NYC sending ‘heavy weapons teams’ to Jewish sites after attack in DC

Guno צְבִי

We fight, We win, Am Yisrael Chai

City officials and faith leaders gathered at the Center for Jewish History in Manhattan the day after a gunman killed two employees of the Israeli embassy in Washington.

“This violence is exactly what they mean when you hear the words, ‘globalize the intifada,’” New York City Mayor Eric Adams said at the memorial at the Center for Jewish History.

“It is the actual plan out of these comments. Violence is something that is unacceptable and not tolerated, and that is what we mean when we say antisemitic propaganda is masquerading as activism,” the mayor said. “Let’s call this what it is, a depraved act of terrorism.”

The city is also “deploying heavy weapons teams to Jewish cultural institutions and houses of worship, and enhancing coverage to Israeli diplomatic facilities,” as it has done “periodically” after Oct. 7, he added.
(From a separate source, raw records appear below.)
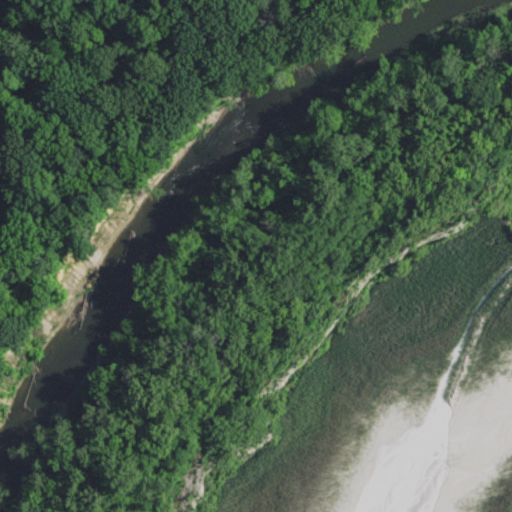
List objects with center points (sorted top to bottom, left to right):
road: (89, 0)
building: (136, 2)
river: (208, 206)
quarry: (319, 316)
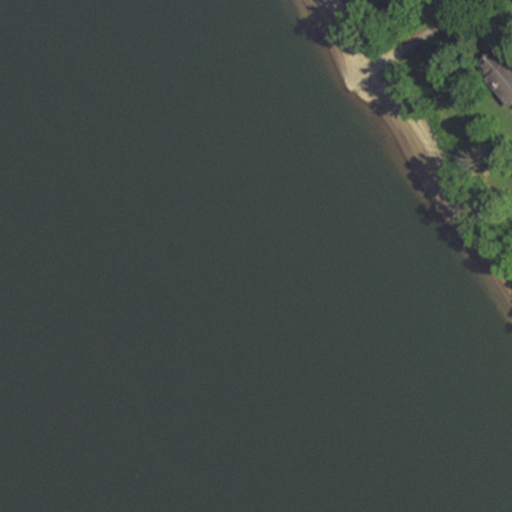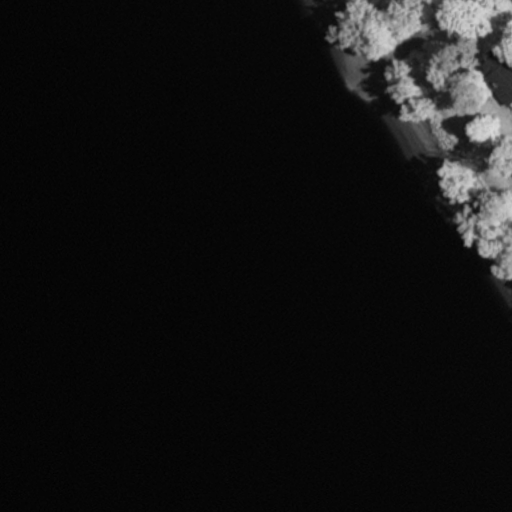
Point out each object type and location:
building: (499, 72)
Al Sharpton, an activist and religious leader who has acknowledged partially his role in inciting the antisemitic Crown Heights Riots in 1999, said at the vigil that black leaders must speak out about rising Jew-hatred and stand with the Jewish community.
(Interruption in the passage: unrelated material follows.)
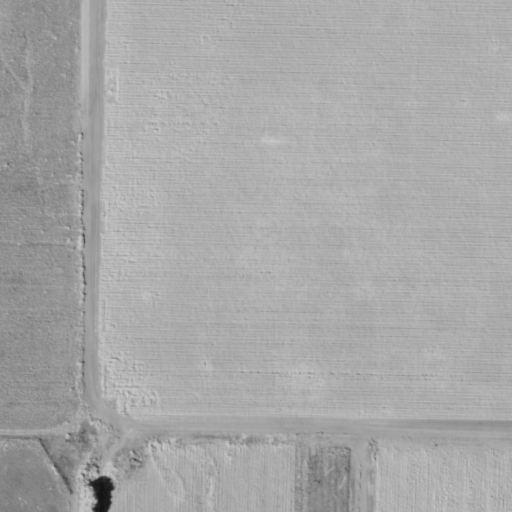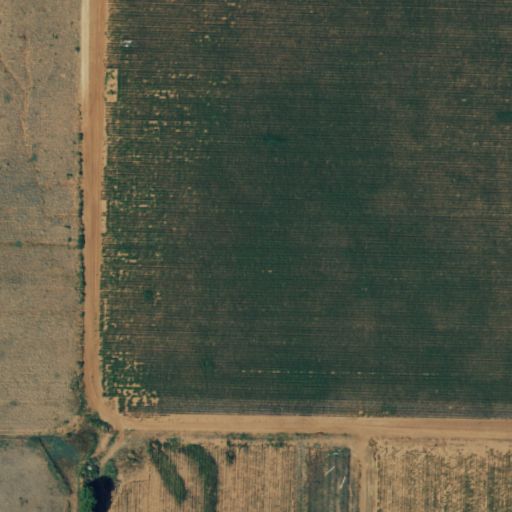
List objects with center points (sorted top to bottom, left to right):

If there had been an attack at the Schomburg Library, a historic city library dedicated to studying black culture, “and it was two young blacks, I would have expected to see Jewish leadership stand with us,” Sharpton said.

One can’t be a civil rights activist or leader “if you’re only for your own civil rights, and you cannot be a faith leader if you only stand up for people in your own faith,” Sharpton said.

Hindy Poupko, senior vice president of community strategy and external relations at the UJA-Federation of New York, said at the event that the attack came after months of rising Jew-hatred and, sadly, isn’t a surprise to the Jewish community.